[Information given Boundary: Start]
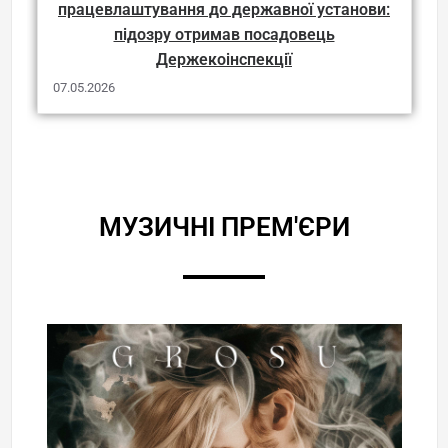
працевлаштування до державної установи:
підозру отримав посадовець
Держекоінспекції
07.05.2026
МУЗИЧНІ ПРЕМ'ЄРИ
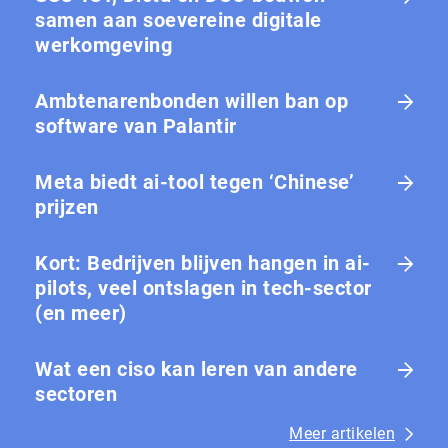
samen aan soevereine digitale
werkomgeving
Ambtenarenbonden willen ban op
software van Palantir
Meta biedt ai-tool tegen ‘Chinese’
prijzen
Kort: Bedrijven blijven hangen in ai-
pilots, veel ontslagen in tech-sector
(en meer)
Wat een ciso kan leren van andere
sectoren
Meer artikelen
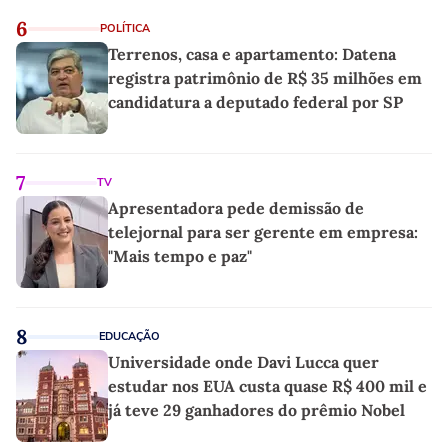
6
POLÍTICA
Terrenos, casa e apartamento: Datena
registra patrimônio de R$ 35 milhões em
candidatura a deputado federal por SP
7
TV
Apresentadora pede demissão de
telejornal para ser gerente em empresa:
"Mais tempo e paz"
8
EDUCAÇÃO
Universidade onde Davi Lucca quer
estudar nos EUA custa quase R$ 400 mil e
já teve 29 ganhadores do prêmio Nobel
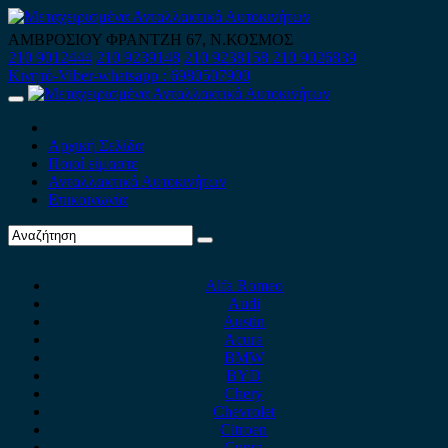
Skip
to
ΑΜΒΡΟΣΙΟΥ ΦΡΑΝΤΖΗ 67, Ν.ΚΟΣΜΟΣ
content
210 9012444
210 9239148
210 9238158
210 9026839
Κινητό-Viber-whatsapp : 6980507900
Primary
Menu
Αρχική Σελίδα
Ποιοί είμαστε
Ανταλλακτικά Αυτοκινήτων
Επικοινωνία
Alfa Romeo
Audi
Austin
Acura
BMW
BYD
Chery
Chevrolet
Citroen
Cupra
[Information given Boundary: End]
[Information given Boundary: Start]
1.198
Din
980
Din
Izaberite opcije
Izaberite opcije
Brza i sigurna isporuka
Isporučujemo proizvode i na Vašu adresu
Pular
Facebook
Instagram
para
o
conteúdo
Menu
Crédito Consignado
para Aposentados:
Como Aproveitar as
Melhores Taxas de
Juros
[Information given Boundary: End]
§ **Your objective**
Find every line in the entries above that contains the word "para", and copy each one in full. Case counts.

§ **Solution for this exercise**
telejornal para ser gerente em empresa:
para
para Aposentados:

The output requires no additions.